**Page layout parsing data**
-------
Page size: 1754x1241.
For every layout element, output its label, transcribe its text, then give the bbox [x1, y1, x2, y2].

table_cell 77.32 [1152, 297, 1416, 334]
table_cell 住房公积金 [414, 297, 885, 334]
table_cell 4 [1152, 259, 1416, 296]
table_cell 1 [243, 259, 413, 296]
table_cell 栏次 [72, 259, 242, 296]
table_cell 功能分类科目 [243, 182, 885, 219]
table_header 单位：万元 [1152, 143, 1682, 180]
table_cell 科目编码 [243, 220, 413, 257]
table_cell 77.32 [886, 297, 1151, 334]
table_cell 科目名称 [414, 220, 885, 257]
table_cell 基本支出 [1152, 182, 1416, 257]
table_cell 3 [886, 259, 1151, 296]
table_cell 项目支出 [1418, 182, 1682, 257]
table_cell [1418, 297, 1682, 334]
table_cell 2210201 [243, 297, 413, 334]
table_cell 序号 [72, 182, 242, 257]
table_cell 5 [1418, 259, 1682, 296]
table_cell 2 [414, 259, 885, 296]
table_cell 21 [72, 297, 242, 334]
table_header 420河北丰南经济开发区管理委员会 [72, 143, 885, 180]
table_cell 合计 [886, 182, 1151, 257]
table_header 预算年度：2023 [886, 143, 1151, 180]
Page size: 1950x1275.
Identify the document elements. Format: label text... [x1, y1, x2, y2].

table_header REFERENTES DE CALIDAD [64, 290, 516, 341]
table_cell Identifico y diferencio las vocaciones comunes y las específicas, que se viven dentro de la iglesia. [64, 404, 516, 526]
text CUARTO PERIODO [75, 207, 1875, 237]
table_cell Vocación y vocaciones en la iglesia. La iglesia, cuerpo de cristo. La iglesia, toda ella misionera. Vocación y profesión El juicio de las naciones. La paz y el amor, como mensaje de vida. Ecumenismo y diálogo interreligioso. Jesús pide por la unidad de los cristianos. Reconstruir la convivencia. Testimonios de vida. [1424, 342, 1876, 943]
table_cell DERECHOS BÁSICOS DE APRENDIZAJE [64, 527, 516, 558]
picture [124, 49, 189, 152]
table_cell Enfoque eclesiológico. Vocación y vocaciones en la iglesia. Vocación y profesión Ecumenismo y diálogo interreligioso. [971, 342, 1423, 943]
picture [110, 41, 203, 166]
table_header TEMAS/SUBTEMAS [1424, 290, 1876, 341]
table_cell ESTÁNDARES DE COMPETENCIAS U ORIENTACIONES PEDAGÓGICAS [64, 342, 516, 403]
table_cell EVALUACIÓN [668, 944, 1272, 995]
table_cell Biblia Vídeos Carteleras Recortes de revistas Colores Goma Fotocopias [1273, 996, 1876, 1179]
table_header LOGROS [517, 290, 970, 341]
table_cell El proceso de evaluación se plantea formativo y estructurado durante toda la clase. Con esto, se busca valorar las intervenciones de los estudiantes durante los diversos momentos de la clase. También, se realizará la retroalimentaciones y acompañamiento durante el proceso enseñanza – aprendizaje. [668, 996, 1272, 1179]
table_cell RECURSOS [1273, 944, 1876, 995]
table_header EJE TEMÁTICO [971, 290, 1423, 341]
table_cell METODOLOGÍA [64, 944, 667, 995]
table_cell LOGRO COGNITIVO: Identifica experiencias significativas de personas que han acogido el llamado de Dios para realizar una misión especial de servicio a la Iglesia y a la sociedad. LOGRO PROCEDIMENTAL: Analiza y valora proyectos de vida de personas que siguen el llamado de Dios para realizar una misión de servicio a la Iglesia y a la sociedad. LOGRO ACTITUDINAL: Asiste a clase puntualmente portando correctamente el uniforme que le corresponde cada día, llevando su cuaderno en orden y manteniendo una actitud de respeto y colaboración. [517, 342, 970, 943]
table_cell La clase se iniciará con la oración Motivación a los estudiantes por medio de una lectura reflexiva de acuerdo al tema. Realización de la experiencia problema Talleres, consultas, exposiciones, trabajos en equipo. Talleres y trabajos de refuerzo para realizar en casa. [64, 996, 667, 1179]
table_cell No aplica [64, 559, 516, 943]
-------
The records above should be copied out again in full, exactly as they appear.

Page size: 1754x1241.
For every layout element, output its label, transcribe its text, then give the bbox [x1, y1, x2, y2].

table_cell 77.32 [1152, 297, 1416, 334]
table_cell 住房公积金 [414, 297, 885, 334]
table_cell 4 [1152, 259, 1416, 296]
table_cell 1 [243, 259, 413, 296]
table_cell 栏次 [72, 259, 242, 296]
table_cell 功能分类科目 [243, 182, 885, 219]
table_header 单位：万元 [1152, 143, 1682, 180]
table_cell 科目编码 [243, 220, 413, 257]
table_cell 77.32 [886, 297, 1151, 334]
table_cell 科目名称 [414, 220, 885, 257]
table_cell 基本支出 [1152, 182, 1416, 257]
table_cell 3 [886, 259, 1151, 296]
table_cell 项目支出 [1418, 182, 1682, 257]
table_cell [1418, 297, 1682, 334]
table_cell 2210201 [243, 297, 413, 334]
table_cell 序号 [72, 182, 242, 257]
table_cell 5 [1418, 259, 1682, 296]
table_cell 2 [414, 259, 885, 296]
table_cell 21 [72, 297, 242, 334]
table_header 420河北丰南经济开发区管理委员会 [72, 143, 885, 180]
table_cell 合计 [886, 182, 1151, 257]
table_header 预算年度：2023 [886, 143, 1151, 180]
Page size: 1950x1275.
Identify the document elements. Format: label text... [x1, y1, x2, y2].

table_header REFERENTES DE CALIDAD [64, 290, 516, 341]
table_cell Identifico y diferencio las vocaciones comunes y las específicas, que se viven dentro de la iglesia. [64, 404, 516, 526]
text CUARTO PERIODO [75, 207, 1875, 237]
table_cell Vocación y vocaciones en la iglesia. La iglesia, cuerpo de cristo. La iglesia, toda ella misionera. Vocación y profesión El juicio de las naciones. La paz y el amor, como mensaje de vida. Ecumenismo y diálogo interreligioso. Jesús pide por la unidad de los cristianos. Reconstruir la convivencia. Testimonios de vida. [1424, 342, 1876, 943]
table_cell DERECHOS BÁSICOS DE APRENDIZAJE [64, 527, 516, 558]
picture [124, 49, 189, 152]
table_cell Enfoque eclesiológico. Vocación y vocaciones en la iglesia. Vocación y profesión Ecumenismo y diálogo interreligioso. [971, 342, 1423, 943]
picture [110, 41, 203, 166]
table_header TEMAS/SUBTEMAS [1424, 290, 1876, 341]
table_cell ESTÁNDARES DE COMPETENCIAS U ORIENTACIONES PEDAGÓGICAS [64, 342, 516, 403]
table_cell EVALUACIÓN [668, 944, 1272, 995]
table_cell Biblia Vídeos Carteleras Recortes de revistas Colores Goma Fotocopias [1273, 996, 1876, 1179]
table_header LOGROS [517, 290, 970, 341]
table_cell El proceso de evaluación se plantea formativo y estructurado durante toda la clase. Con esto, se busca valorar las intervenciones de los estudiantes durante los diversos momentos de la clase. También, se realizará la retroalimentaciones y acompañamiento durante el proceso enseñanza – aprendizaje. [668, 996, 1272, 1179]
table_cell RECURSOS [1273, 944, 1876, 995]
table_header EJE TEMÁTICO [971, 290, 1423, 341]
table_cell METODOLOGÍA [64, 944, 667, 995]
table_cell LOGRO COGNITIVO: Identifica experiencias significativas de personas que han acogido el llamado de Dios para realizar una misión especial de servicio a la Iglesia y a la sociedad. LOGRO PROCEDIMENTAL: Analiza y valora proyectos de vida de personas que siguen el llamado de Dios para realizar una misión de servicio a la Iglesia y a la sociedad. LOGRO ACTITUDINAL: Asiste a clase puntualmente portando correctamente el uniforme que le corresponde cada día, llevando su cuaderno en orden y manteniendo una actitud de respeto y colaboración. [517, 342, 970, 943]
table_cell La clase se iniciará con la oración Motivación a los estudiantes por medio de una lectura reflexiva de acuerdo al tema. Realización de la experiencia problema Talleres, consultas, exposiciones, trabajos en equipo. Talleres y trabajos de refuerzo para realizar en casa. [64, 996, 667, 1179]
table_cell No aplica [64, 559, 516, 943]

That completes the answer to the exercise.